— Work instructions —
Rewrite every line of the records below, putting "warping" wherever "distortion" occurs and changing nothing else. Leave the pictures out of your version.

════════

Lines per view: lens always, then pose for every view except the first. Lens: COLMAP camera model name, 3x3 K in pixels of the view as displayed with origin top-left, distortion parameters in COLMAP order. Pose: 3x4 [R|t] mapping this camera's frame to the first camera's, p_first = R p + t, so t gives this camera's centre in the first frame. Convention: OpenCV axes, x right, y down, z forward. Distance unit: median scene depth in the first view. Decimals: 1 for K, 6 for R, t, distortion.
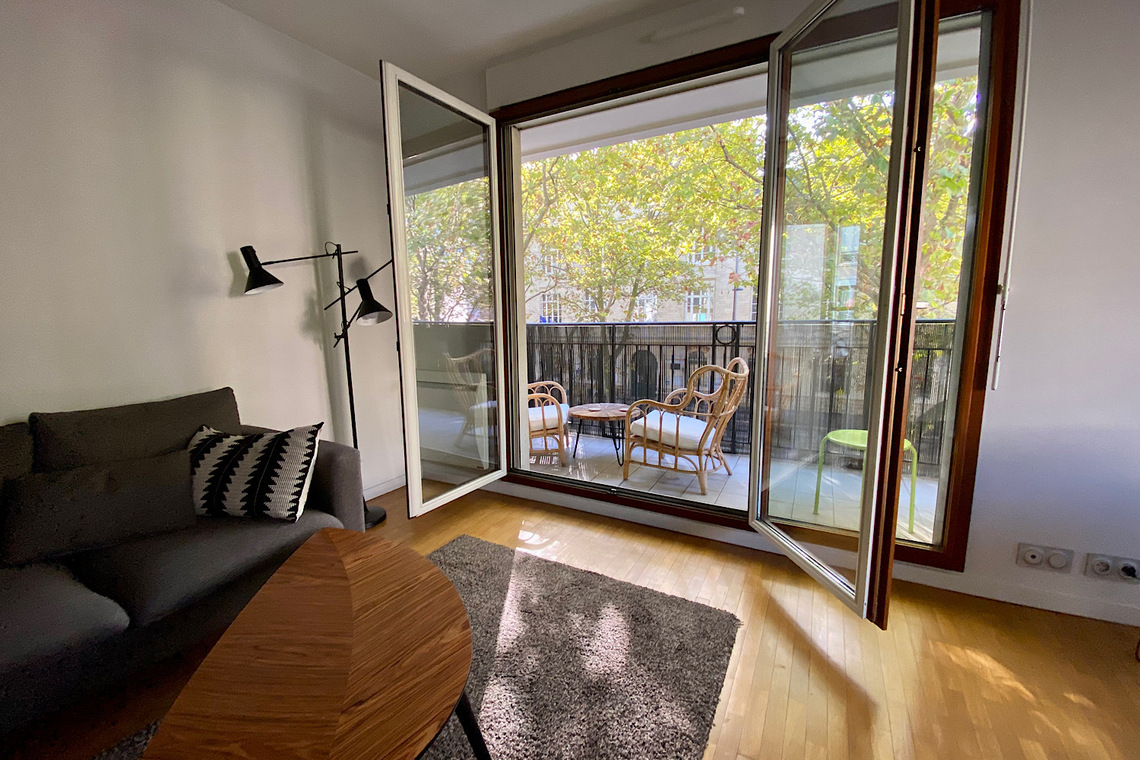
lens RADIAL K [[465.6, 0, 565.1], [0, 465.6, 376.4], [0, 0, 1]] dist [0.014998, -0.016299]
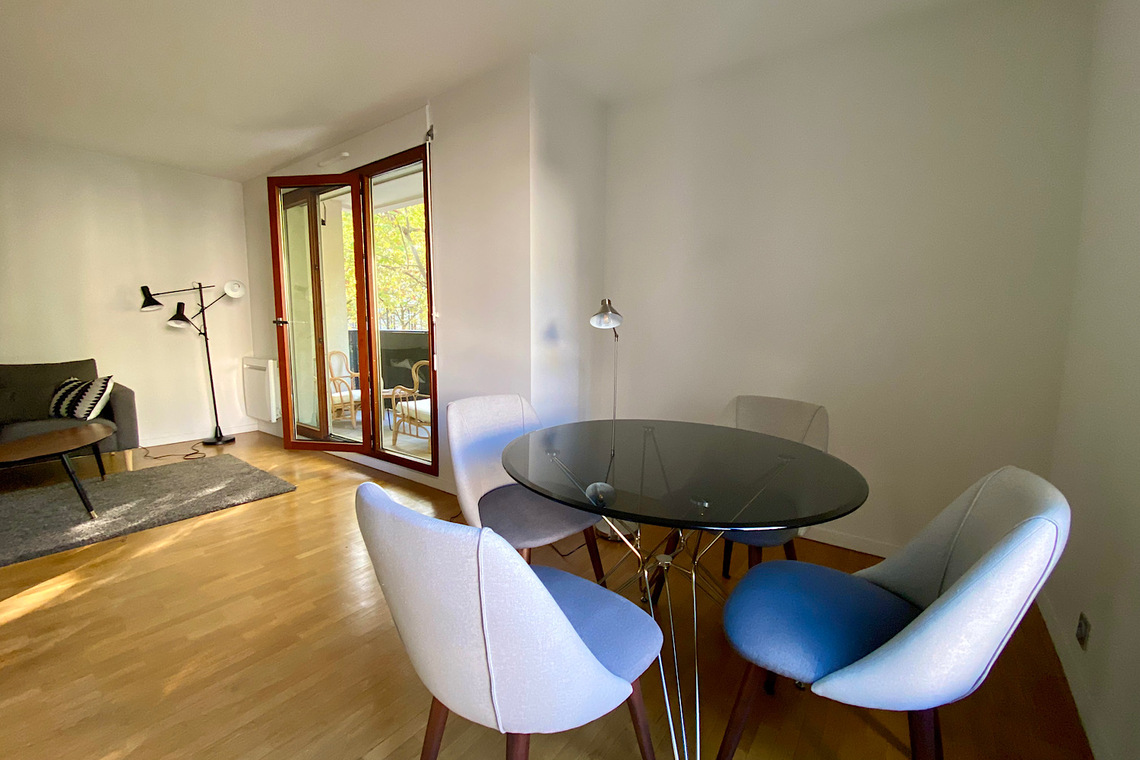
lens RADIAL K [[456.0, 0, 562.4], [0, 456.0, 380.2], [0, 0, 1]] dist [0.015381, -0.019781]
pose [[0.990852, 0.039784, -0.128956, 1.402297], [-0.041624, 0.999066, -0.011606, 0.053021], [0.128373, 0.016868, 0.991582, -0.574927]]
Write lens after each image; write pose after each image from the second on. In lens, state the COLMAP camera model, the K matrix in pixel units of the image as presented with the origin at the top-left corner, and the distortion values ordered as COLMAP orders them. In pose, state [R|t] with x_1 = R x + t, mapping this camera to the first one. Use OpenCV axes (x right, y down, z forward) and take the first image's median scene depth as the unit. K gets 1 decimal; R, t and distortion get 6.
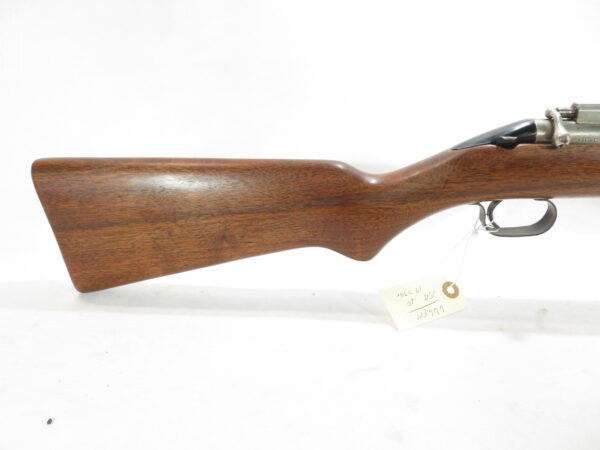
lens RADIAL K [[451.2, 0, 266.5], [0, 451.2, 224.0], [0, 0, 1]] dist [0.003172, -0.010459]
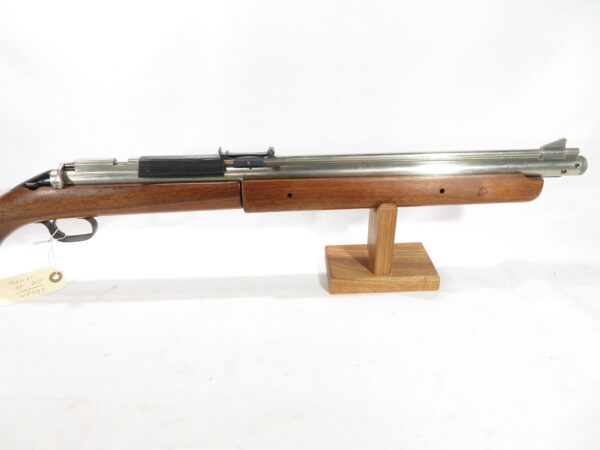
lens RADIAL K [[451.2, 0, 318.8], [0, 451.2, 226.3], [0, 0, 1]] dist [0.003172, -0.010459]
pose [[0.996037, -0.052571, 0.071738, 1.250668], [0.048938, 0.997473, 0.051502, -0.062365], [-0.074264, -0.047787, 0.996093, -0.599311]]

════════

— Answer for this exercise —
Lines per view: lens always, then pose for every view except the first. Lens: COLMAP camera model name, 3x3 K in pixels of the view as displayed with origin top-left, warping parameters in COLMAP order. Pose: 3x4 [R|t] mapping this camera's frame to the first camera's, p_first = R p + t, so t gives this camera's centre in the first frame. Convention: OpenCV axes, x right, y down, z forward. Distance unit: median scene depth in the first view. Decimals: 1 for K, 6 for R, t, warping.
lens RADIAL K [[465.6, 0, 565.1], [0, 465.6, 376.4], [0, 0, 1]] dist [0.014998, -0.016299]
lens RADIAL K [[456.0, 0, 562.4], [0, 456.0, 380.2], [0, 0, 1]] dist [0.015381, -0.019781]
pose [[0.990852, 0.039784, -0.128956, 1.402297], [-0.041624, 0.999066, -0.011606, 0.053021], [0.128373, 0.016868, 0.991582, -0.574927]]
Write lens after each image; write pose after each image from the second on. In lens, state the COLMAP camera model, the K matrix in pixel units of the image as presented with the origin at the top-left corner, and the warping values ordered as COLMAP orders them. In pose, state [R|t] with x_1 = R x + t, mapping this camera to the first one. Use OpenCV axes (x right, y down, z forward) and take the first image's median scene depth as the unit. K gets 1 decimal; R, t and warping get 6.
lens RADIAL K [[451.2, 0, 266.5], [0, 451.2, 224.0], [0, 0, 1]] dist [0.003172, -0.010459]
lens RADIAL K [[451.2, 0, 318.8], [0, 451.2, 226.3], [0, 0, 1]] dist [0.003172, -0.010459]
pose [[0.996037, -0.052571, 0.071738, 1.250668], [0.048938, 0.997473, 0.051502, -0.062365], [-0.074264, -0.047787, 0.996093, -0.599311]]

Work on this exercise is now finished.